Laser spectroscopy and laser probes now provide previously unobtainable information on the physico-chemical structure and processes of the ocean microlayer. Methods range from laboratory techniques to in situ ocean microlayer probes.
In the laboratory, laser-induced fluorescence from water-soluble dye molecules is used to track aqueous layer interfacial movement. With these techniques, researchers infer turbulence in the upper several millimetres of a water surface. It is also possible to measure timescales of interfacial layer concentration fluctuations and interfacial layer penetration depths thus providing estimates of gas transfer velocities. Laser induced fluorescence methods are presently limited to laboratory studies.

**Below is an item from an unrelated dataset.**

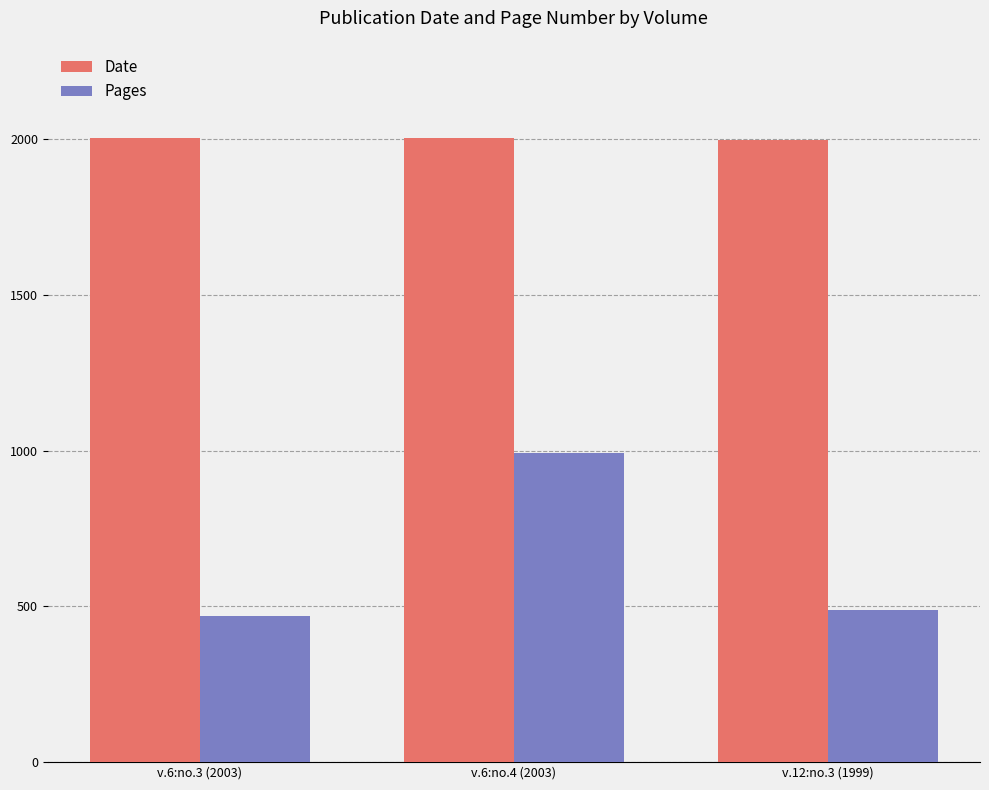

Are the bars horizontal?

No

Two-dimensional scanning laser slope gauges provide in situ measurement of ocean slope. Ocean slope is measured from the refraction of a vertical laser beam upon passing from the ocean into the air. By rapid scanning of the laser beam through a geometric pattern on the ocean surface, the researcher determines ocean wave slope at a variety of surface positions. This measurement is performed on a timescale during which the ocean surface is essentially frozen in time. From the set of slopes, an estimate is obtained of the two-dimensional capillary–gravity wave spectrum for a given instant of time and a given region of ocean surface.
Nonlinear spectroscopic processes such as reflected second harmonic generation and reflected sum frequency generation provide non-intrusive in situ spectroscopic probes of the ocean surface.